Column Expression add YES NO column highest value

Hi everyone I am using the Column Expression node to add a YES/NO column to identify the highest value in a column.

I am using two expressions (attempts) :

if(max(toInt(column("YYYYMM"))) == toInt(column("YYYYMM"))){
    "yes"
    }
else{
    "no"
    }

and

if(colMax(toInt(column("YYYYMM"))) == toInt(column("YYYYMM"))){
    "yes"
    }
else{
    "no"
    }

But, I am unable to get the proper result

Thank you

image
Yes No Col Max Column Expressions.knwf (22.0 KB)

Neither the max nor colMax functions in the Column Expressions node is able to process entire columns. You can test this yourself by evaluating the expression max($yourcolumnnamehere) or colMax($yorucolumnnamehere$).
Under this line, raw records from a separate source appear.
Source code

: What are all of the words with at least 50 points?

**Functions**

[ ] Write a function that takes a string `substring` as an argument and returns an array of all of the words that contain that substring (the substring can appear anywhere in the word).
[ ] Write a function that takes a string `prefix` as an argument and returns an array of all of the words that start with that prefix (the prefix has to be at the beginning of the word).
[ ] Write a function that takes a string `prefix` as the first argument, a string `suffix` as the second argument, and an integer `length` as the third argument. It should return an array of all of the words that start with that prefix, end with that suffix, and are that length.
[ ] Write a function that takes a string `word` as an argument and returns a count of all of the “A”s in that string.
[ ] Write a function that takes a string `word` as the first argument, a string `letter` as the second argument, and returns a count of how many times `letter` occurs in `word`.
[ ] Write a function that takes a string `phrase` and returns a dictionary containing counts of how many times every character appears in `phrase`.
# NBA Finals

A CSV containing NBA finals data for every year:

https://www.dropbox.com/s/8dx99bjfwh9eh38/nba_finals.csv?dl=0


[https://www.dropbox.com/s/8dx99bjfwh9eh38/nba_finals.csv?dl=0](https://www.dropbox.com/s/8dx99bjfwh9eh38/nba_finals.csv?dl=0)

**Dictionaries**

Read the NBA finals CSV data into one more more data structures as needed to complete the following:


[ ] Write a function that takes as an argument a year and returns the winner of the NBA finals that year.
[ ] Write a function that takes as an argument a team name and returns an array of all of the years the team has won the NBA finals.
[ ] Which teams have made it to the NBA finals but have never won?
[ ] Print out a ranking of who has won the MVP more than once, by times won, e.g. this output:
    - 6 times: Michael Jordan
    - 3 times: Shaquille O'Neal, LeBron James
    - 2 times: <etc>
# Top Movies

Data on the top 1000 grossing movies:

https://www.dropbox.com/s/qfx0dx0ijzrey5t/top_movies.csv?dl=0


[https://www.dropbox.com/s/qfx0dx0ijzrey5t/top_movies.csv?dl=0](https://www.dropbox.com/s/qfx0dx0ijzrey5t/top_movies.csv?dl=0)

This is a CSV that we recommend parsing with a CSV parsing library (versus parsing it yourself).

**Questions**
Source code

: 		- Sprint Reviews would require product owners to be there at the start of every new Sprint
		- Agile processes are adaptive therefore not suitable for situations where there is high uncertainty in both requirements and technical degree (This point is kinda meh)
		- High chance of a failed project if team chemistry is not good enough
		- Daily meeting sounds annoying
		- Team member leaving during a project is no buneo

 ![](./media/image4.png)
Or you could read the function description.

One approach to solving this problem is to convert the strings to numbers, then use a Math Formula node to calculate the max column value, then either a Column Expressions or Rule Engine node to compare the values, then delete the unnecessary columns.

Another approach is to sort the strings in descending order, keep only the first row, convert it to a flow variable, then use a Column Expressions node to do the comparison

If your data has actual dates, then it might be worth exploring the KNIME Date&Time format as another option.

1 Like

Thank you, I guess that the Column Expression node must consider these Math functions

image

@ScottF

Thank you

Hi @mauuuuu5 , most probably the reason why the Column Expressions node does not have these Math functions is because it can’t guarantee that the columns are numeric, since it has access to all columns of the input node, as opposed to the Math Formula node that pre-filters numeric columns only.

Just adding to your issue there, like any other nodes, the Column Expressions reads row-wise, that is horizontally, meaning each column of the same row. Of course, Knime will eventually process all the rows of the input node, but each row will only see or have access to the values in the columns of its row. Only the Python script allows you to navigate through a table.

Of course, as you found out with @elsamuel 's help, exceptionally the Math Formula node can give you the min, max, mean, etc (the functions you mentioned) of a column as long as the column is numeric.

So, the max() or colMax() functions from the Column Expression would be comparing values for the same row, that is why you could not achieve what you wanted to. And as @elsamuel suggested, you can check the description of the functions to understand how they work, and you can always just evaluate what both function returns.

Hi @bruno29a thank you for your response and clarification. I just wanted to make “everything” using a single node, but it does not matter if more nodes are needed.

Cheers

1 Like

Hello,

agree with @mauuuuu5, single node solution for this would be nice. I could only came up with 2 node solution. Use Rank node which will give you 1 where maximum is and follow it with Rule Engine to add yes/no.

Br,
Ivan

1 Like

This topic was automatically closed 7 days after the last reply. New replies are no longer allowed.